# Hilfe bei Wassermarken mit GIMP benötigt



## Kajotex (1. Dezember 2008)

Sorry das ich störe.
Ich habe ein problem.
gerade sitze ich an einem projekt für meine firma und dafür benötige ich auch bilder. da ichdiese bilder selbst geschossen habe und sie der firma als eigentum zur verfügung stelle möchte ich da gerne wassermarken draufsetzen.
nur leider macht mit das grafikprogramm GIMP da einen strich durch die rechnung.

entweder bin ich zu doof oder das programm möchte mich einfach keine marken setzen lassen.
Ersteinmal müsste ich wissen wie ich das logo der firma zu nur dem schriftzug umwandle. bei meinem alten programm konnte man einfach sagen er solle bitte ausgewählte flächenmit tranzparenz füllen statt mit weiß.
wenn das geschaft wäre, paste ich den schriftzug auf den benötigten hintergrund....und dann?
Wenn ich dann an der tranzparenz der ebene herumspiele passiert bis zum wert 50 garnichts, und ab 50 verschwindet der schriftzug.

hab schon ca ne stunde mit demproblemrumgespielt nu aber bin zu keiner lösung gekommen.

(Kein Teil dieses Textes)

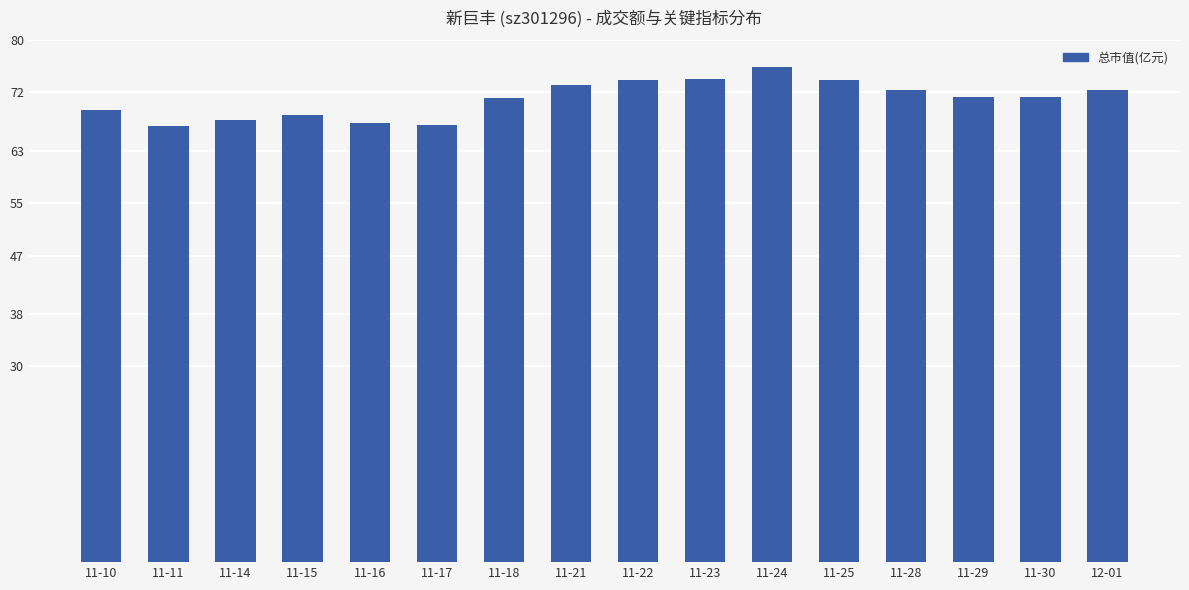

What is the difference between the second highest and second lowest values?

7.1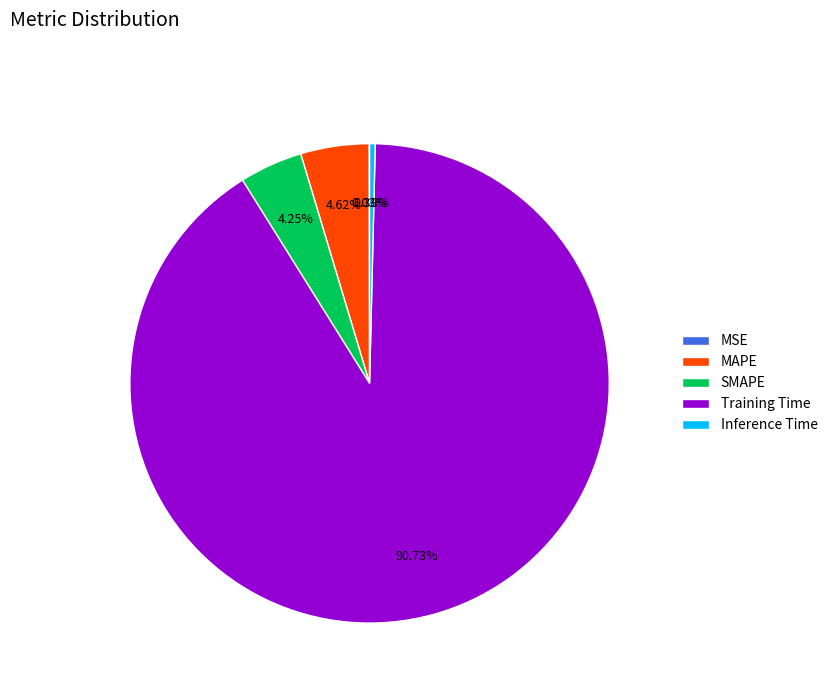

Which slice represents more than half of the pie?

Training Time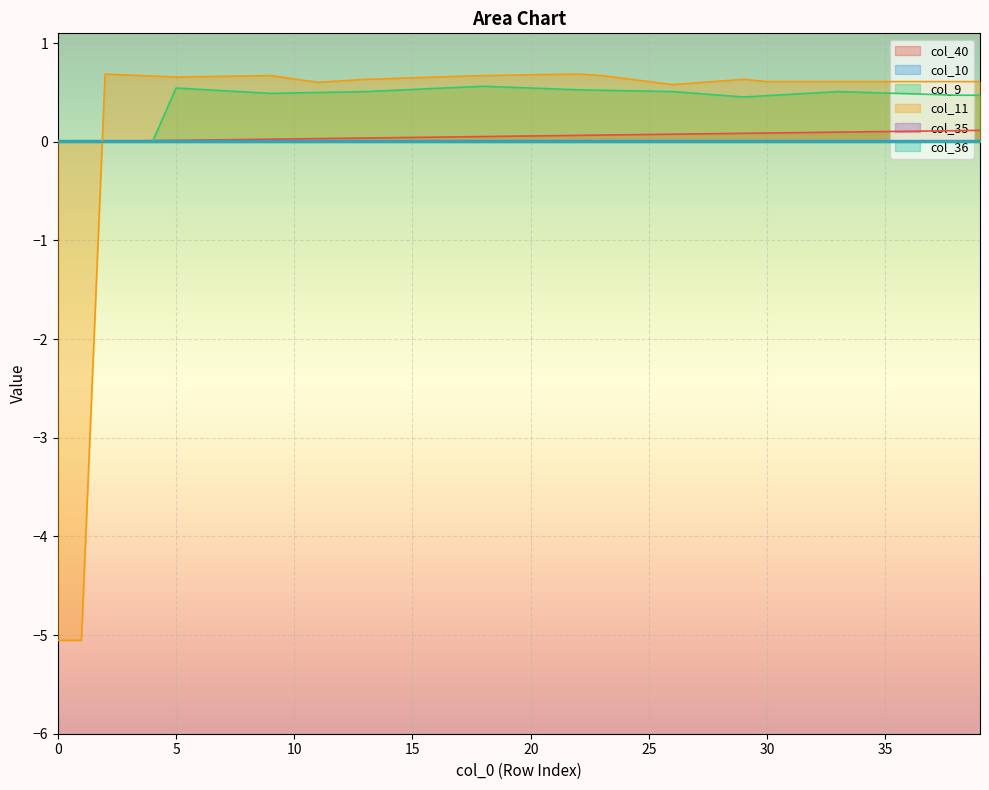

True or false: col_11 has a value of 0.9 at 3.

False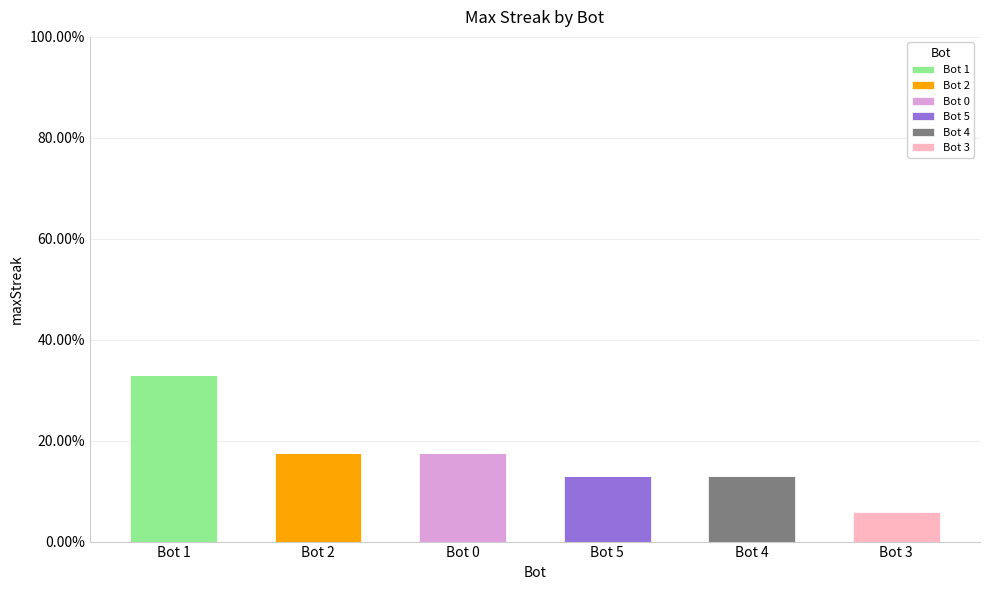

Are the bars horizontal?

No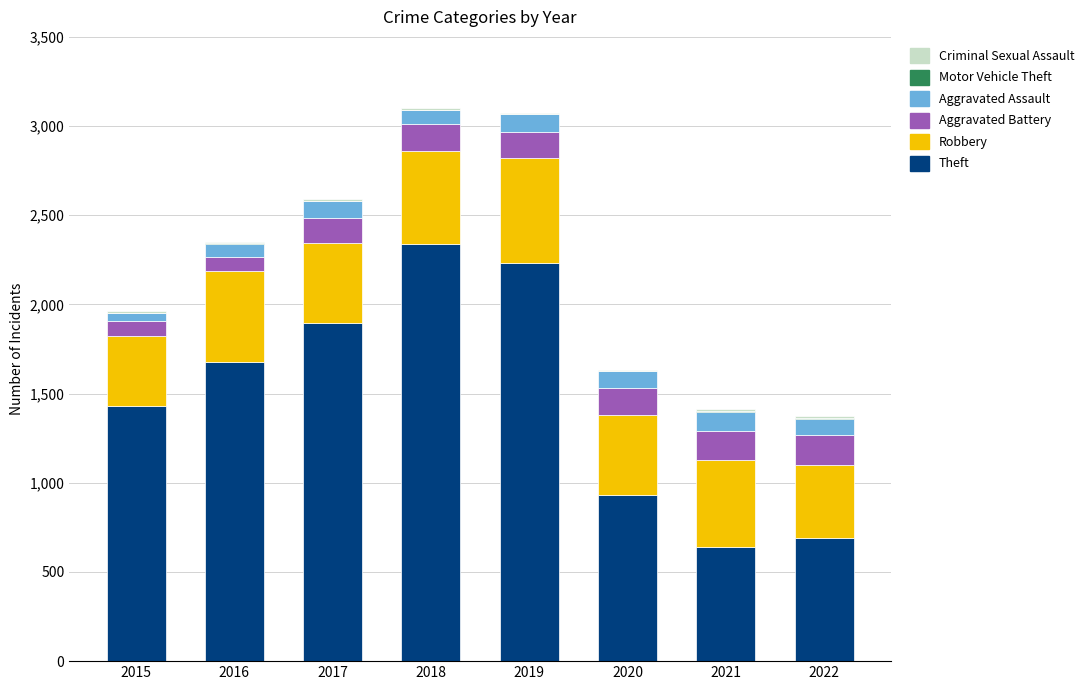

How many categories are shown in the chart?

8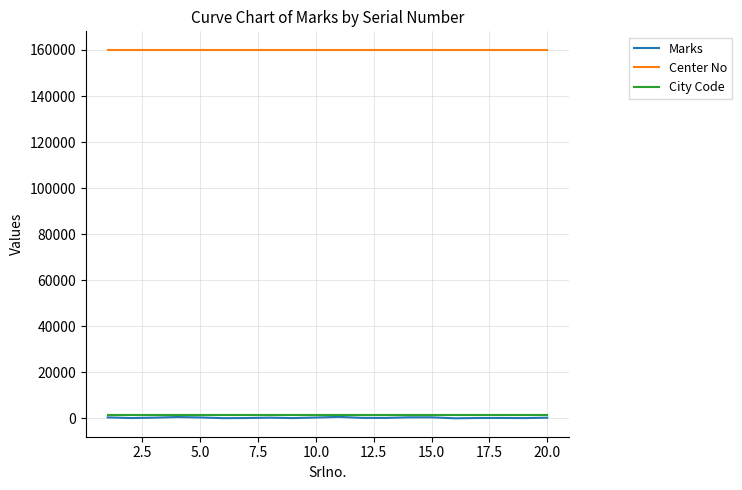

True or false: Center No and Marks intersect in this chart.

False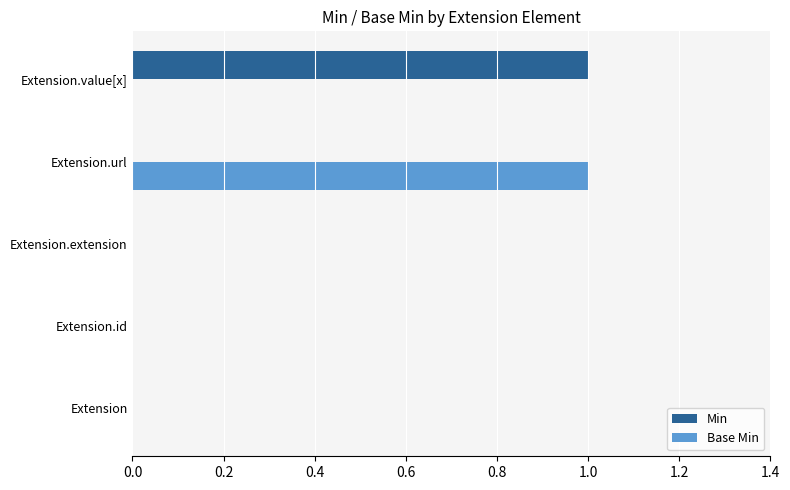

The Base Min series shows 1 at Extension.url. True or false?

True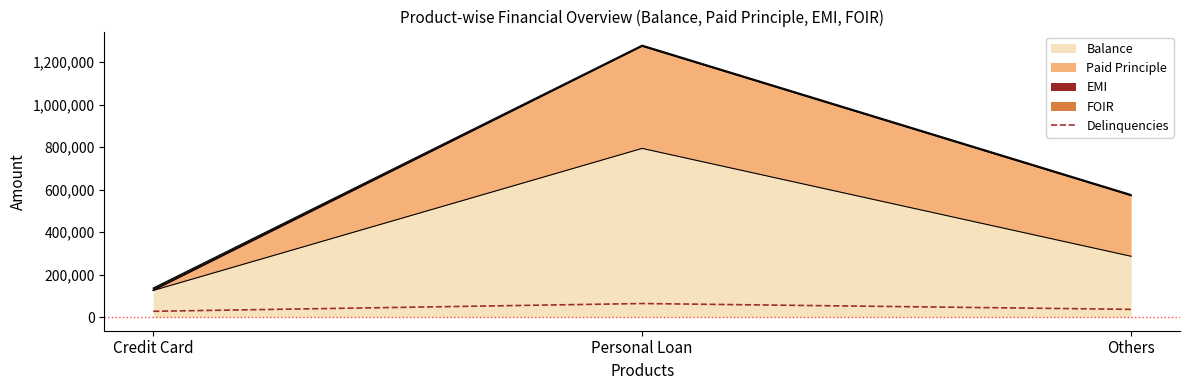

Which category has the lowest value across all series?

Credit Card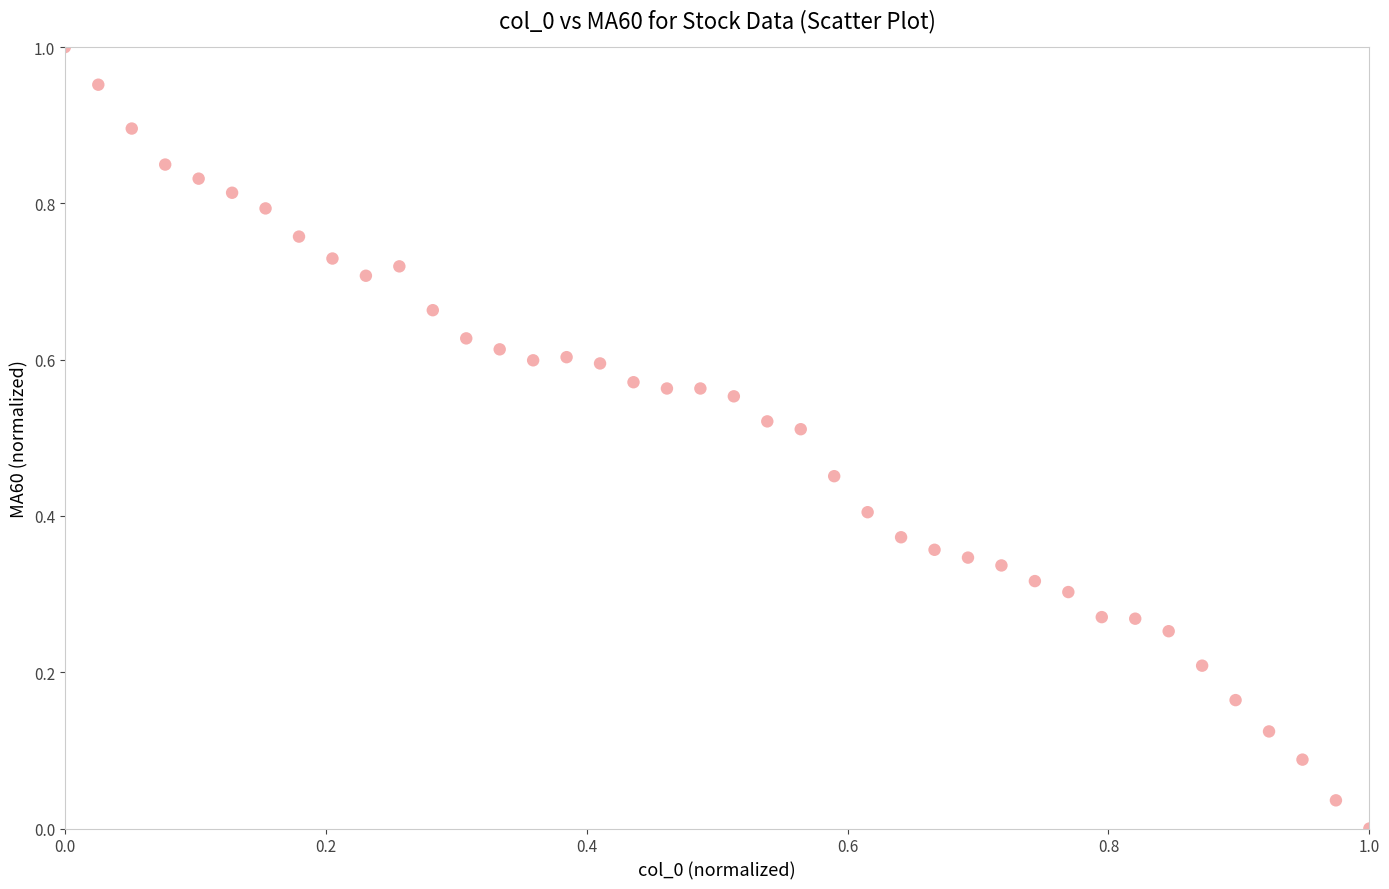

Count the number of points in this scatter plot.

40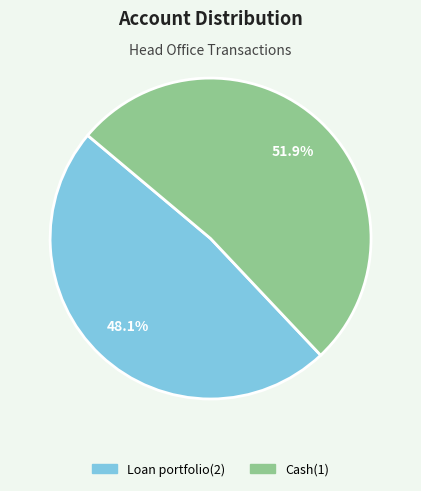

Between Cash(1) and Loan portfolio(2), which is larger?

Cash(1)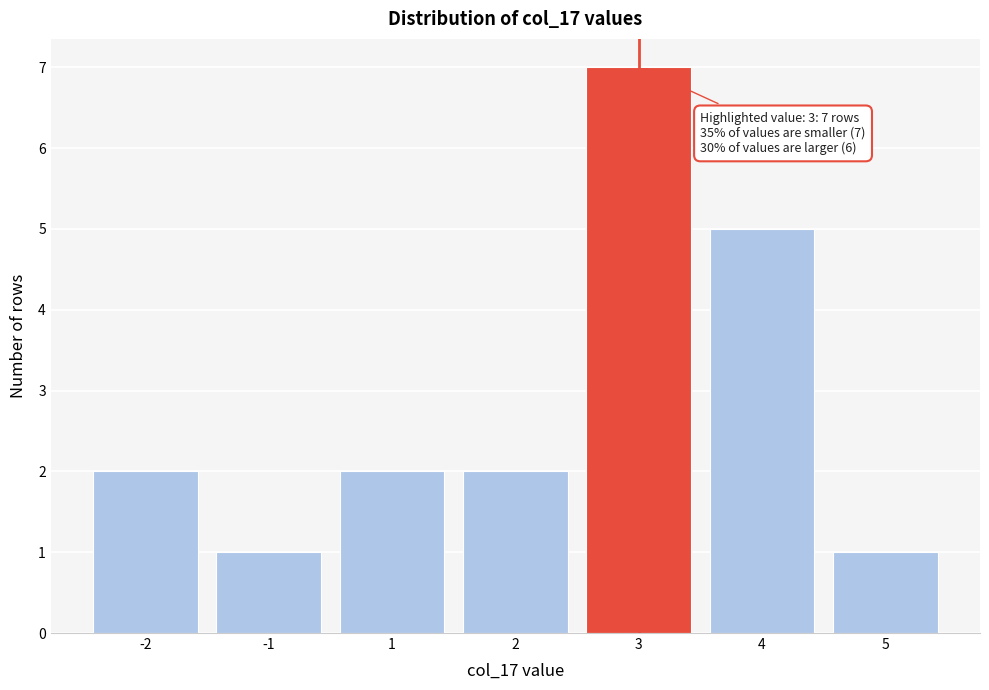

Reading right to left, what are all the values shown in this chart?

5=1	4=5	3=7	2=2	1=2	-1=1	-2=2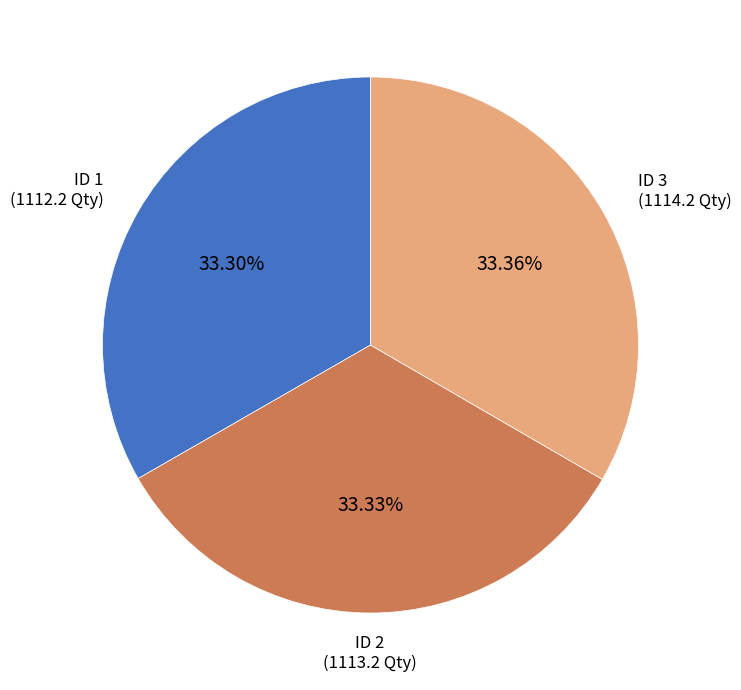

Is there a majority slice in this chart?

No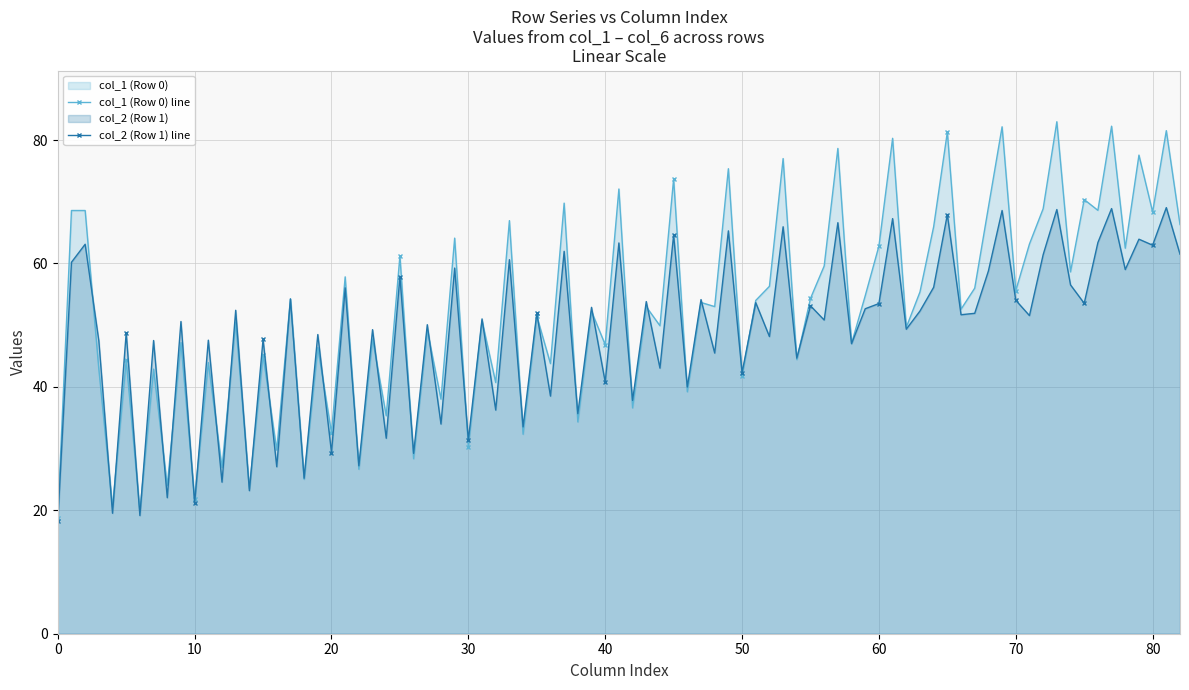

The value of col_1 at 0 is 18.8. True or false?

True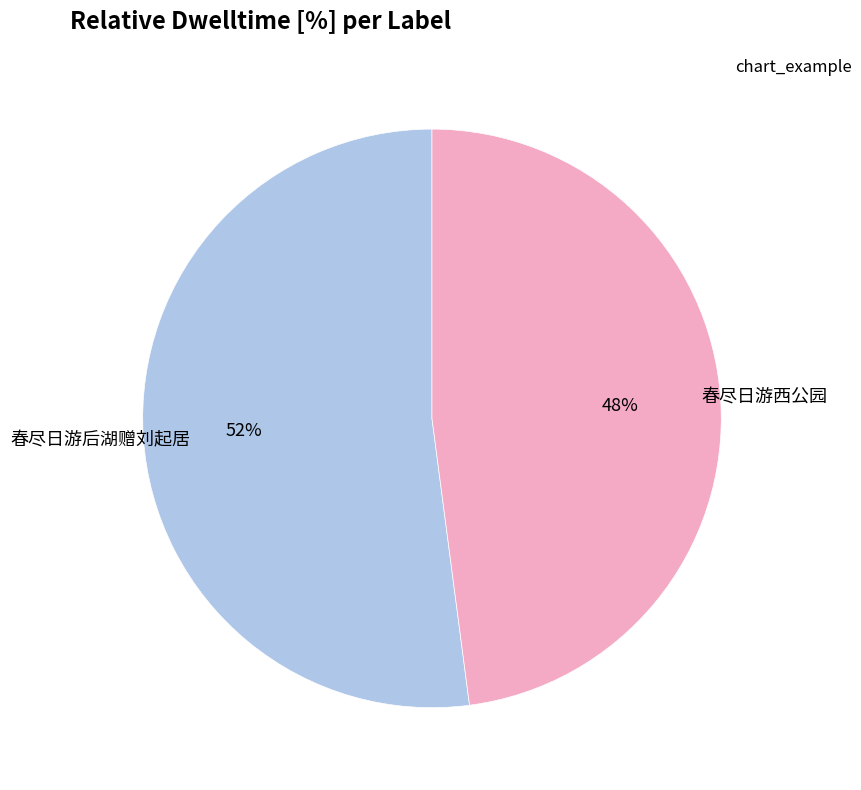

To the nearest percent, what is the difference between the largest and smallest slice percentages?

4%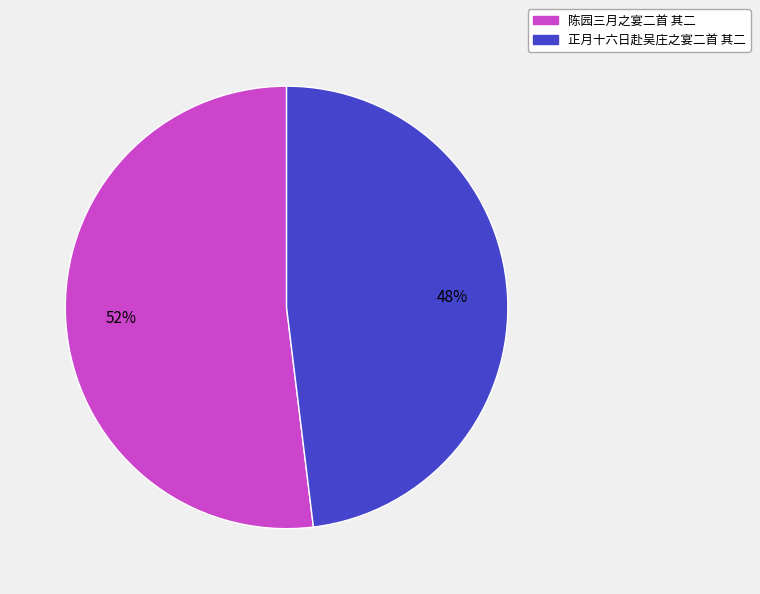

What is the majority slice?

陈园三月之宴二首 其二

kann mir jemand helfen? vielen dank im voraus.


----------



## fluessig (20. Dezember 2008)

Hallo Kajotex,

meine Antwort kommt zwar reichlich spät, aber vielleicht interessiert sie ja noch. Ich zäum das Pferd jetzt mal von hinten auf:

Das Problem mit der Transparenz könnte vom falschen Bildformat (handelt sich wahrscheinlich um gifs) bzw. von indizierten Farben kommen. Schau mal unter Bild -> Modus und wähl dort RGB.

Das Logo freistellen ist eine undankbare Aufgabe, derartige Dateien sollte die Firma schon parat haben. Aber es ist wie es ist. Im Menüpunkt Farben wählst du den Eintrag Farbe zu Transparenz. Dort kannst du die Farbe bestimmen, welche von nun an transparent sein soll.

Jetzt sollte alles so klappen wie du es dir vorstellst.

Viele Grüße
fluessig


----------